0

K&D Learns Storytelling 13

Posted by Faril Lukman in ,
PROLOG:
Di suatu sore pada hari Jumat, Mario baru saja pulang dari bekerja. Agak istimewa rasanya bisa pulang sore seperti ini. Apalagi cuaca sedang cerah. Mario memarkir sepeda motor di halaman dan sesaat meregangkan otot-otot. Berkendara selama 45 menit cukup melelahkan, apalagi sambil menggendong backpack.  Demi mengetahui kedatangan Mario, adiknya yang perempuan segera menghampiri. Sepertinya si remaja ini sedang ada keinginan.
Adik saya : Bang, beliin handphone android dong, Bang. Yang layar sentuh gitu?
Dengan ekspresi wajah lelah-berdebu dan tatapan mata kosong  Mario berusaha mencerna permintaannya.
Mario : Ha?
Adiknya : Android Bang, android…
Mario : Ha? Android?
Adiknya : Iya Bang. Yang bisa Facebook, twitter, instagram… pokoknya banyak deh. Sosial media bang
Wuk… wuk… wuuu… wukk… Wuk… wuk… wuuu… wukk… percakakapan terputus akibat suara yang agak gaduh. Dengan ekspresi dan tatapan yang tak berubah, Mario melongok ke belakang, ke backpack.
Adiknya : Suara apan tuh Bang?
Mario : Oh, ini Pak Menejer telpon
telpon


Gambar 13.1:Telpon Gendong Mario Spesial. Berbasis cOS,
ciyus Operation System
***

Ada yang berbeda yang belakangan terjadi dengan masyarakat bangsa ini, terutama generasi mudanya. Tatanan nilai dan budaya yang dahulu berkembang agaknya mulai tergerus sedikit demi sedikit digantikan dengan yang baru. Sah-sah saja kalau yang baru itu lebih baik, tapi sepertinya tidak. Sepertinya agak kurang ‘timur’. Dan saya sebagai pengagum dan pewaris budaya timur jelas merasa gelisah berada di tengah-tengah fenomena ini.
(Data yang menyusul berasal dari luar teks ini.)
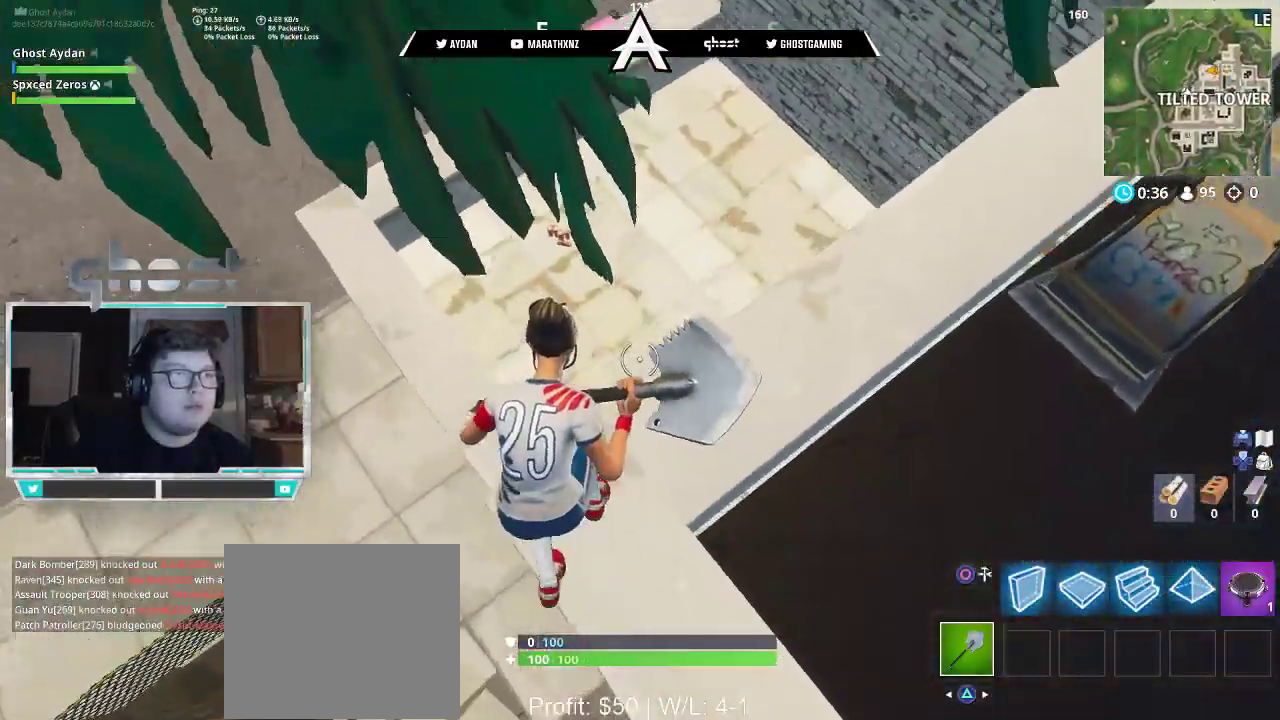
{"buttons": [], "left_stick": "up", "right_stick": "right", "events": [[17, "right_stick", "right"]]}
Perkembangan teknologi komunikasi yang sangat pesat disinyalir menjadi penyebab semua fenomena degradasi ini. Namun jika dicermati, Teknologi hanyalah alat, seperti halnya sebuah pedang. Tergantung dari yang menggunakannya. Apabila dimaksudkan untuk tujuan baik, maka baiklah. Namun apabila dimaksudkan untuk tujuan jelek, hasil jeleknya bisa jadi berkali-kali lipat. Media komunikasi bisa menjadi tanah yang subur bagi pertumbuhan trend secara global. Tidak pandang tapal batas negara dan kebudayaan, sehinngga yang kuat dan menjadi trend setter-lah yang berkuasa. Saya menyebutnya GLOBAL TREND WARMING atau pemanasan trend global. Mari kita tinjau satu per satu.
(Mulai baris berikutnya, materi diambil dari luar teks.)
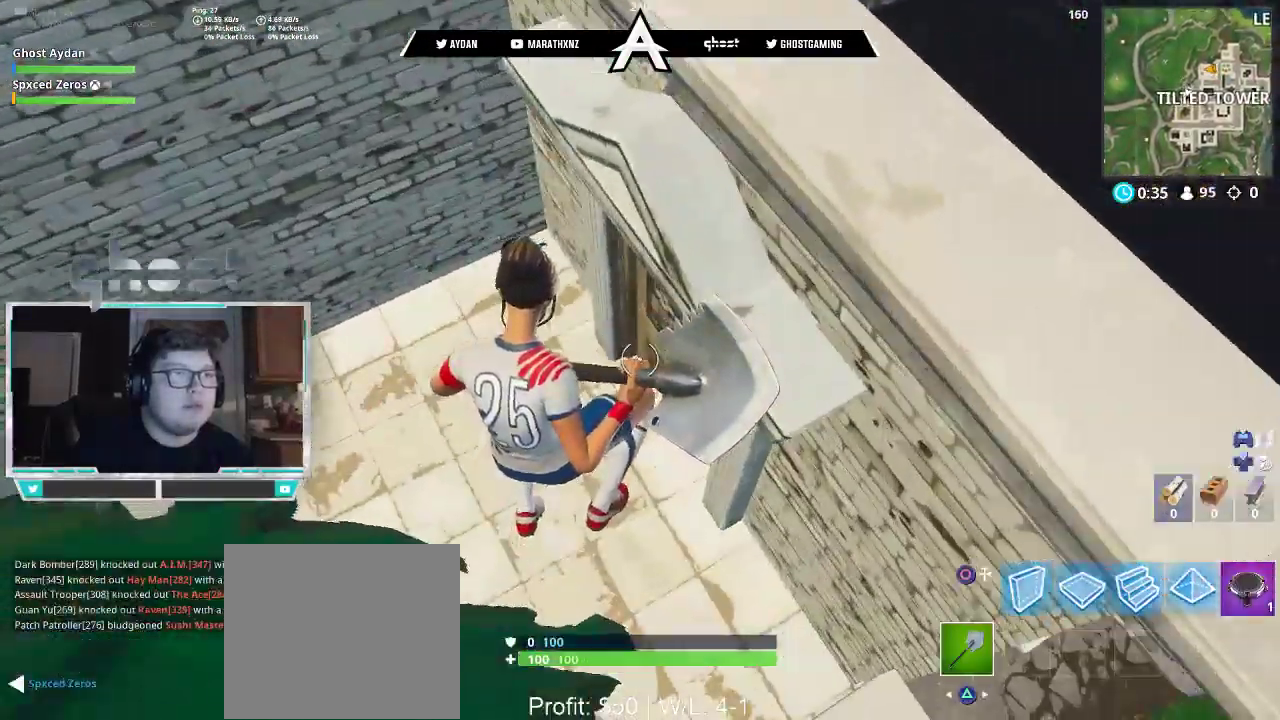
{"buttons": [], "left_stick": "up", "right_stick": "down", "events": [[83, "right_stick", "up-right"], [150, "L3", "down"], [150, "SQUARE", "down"], [250, "SQUARE", "up"], [450, "L3", "up"], [450, "right_stick", "down"]]}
Berdasarkan teori komunikasi, manusia lebih mudah menyerap informasi visual ketimbang audio (suara). Akan menjadi lebih powerful jika keduanya digabungkan. Televisi, menggabungkan keduanya. Bayangkan jika kita ‘terpapar’ media televisi dalam waktu yang panjang setiap harinya. Otak kita bakal teracuni dan dicuci.

Saya adalah penggemar berat Doraemon. Jadi setiap ada orang gendut saya selalu memaksa dia mengeluarkan pintu kemana saja dari perutnya. Benar-benar teracuni.

Dahulu saya pernah mengkritisi acara FTV dari segi kostum. Si tokoh pelaku FTV yang memerankan tokoh orang miskin namun dengan visualisasi yang tidak tepat. Bagaimana mungkin dia bisa memerankan orang miskin kalau dia mengenakan kaos seharga 90 ribu, jeans 450 ribu dan sepatu 699 ribu? Ini gila. Tidak masuk akal. Bagaimana mungkin saya bisa tahu harga-harga tersebut? Karena saya pernah membelinya. Tanpa diskon. #eeaa.

Seorang tokoh masyarakat asal kota kembang baru-baru ini melansir sebuah cerita yang memilukan menurutnya. Beliau memergoki seorang ibu-ibu yang berganti ‘pakaian dinas’ untuk kemudian mengemis di pinggir jalan. Bahkan ia mendapati salah seorang pengemis sedang mengabadikan iring-iringan pejabat dengan BB Q10. Huh, saya sudah lama menyadari hal ini. Dulu waktu saya masih mahasiswa ada seorang ibu dengan muka memelas mendatangi saya sambil membawa buntelan. Dia meminta sumbangan. Tapi saya yakin, yang di dalam buntelannya itu adalah laptop. Yang lebih saya yakini lagi, ibu-ibu tersebut pasti punya akun FACEBOOK!
Saya : Bro, liat tuh buntelan yang dibawa ibu-ibu itu. Menurut lo isinya apa bro?
Teman saya : Ga tau bro. Kutang kali bro…
Saya : Payah lu bro. Itu buntelan isinya laptop bro
Teman saya : Masa sih bro? Buntelannya kan bulet bro. Nggak kotak
Saya : Et dah… itu kamuflase bro. Lo tau nggak yang kelihatan kotak tapi isinya bulat?
Teman saya : Apaan tuh bro?
Saya : Saku kemeja Bu Nina
Teman saya : Jiahh… dosen Bahasa Inggris bro!
Ternyata ibu-ibu itu tidak menyerah dengan cepat, dan saya pun mengeluarkan jurus terakhir untuk membuatnya menjauh.
Saya : Maaf bu, nggak ada uang kecil
Ibu-ibu itu : (entah bercanda entah tidak) yang besar juga ndak apa-apa, Mas
Saya : Hmmph… apalagi yang besar Bu. Masih di Bank
Ibu-ibu itu terdiam sebentar seperti berfikir. Kemudian ia membuka buntelannya dan mengeluarkan sesuatu dari situ.
Ibu-ibu itu : Pakai ini aja ndak apa-apa mas, mumpung lagi ada sedekah promo. Monggo di gesek
Dan ini adalah contoh kemajuan teknologi yang tidak pada tempatnya.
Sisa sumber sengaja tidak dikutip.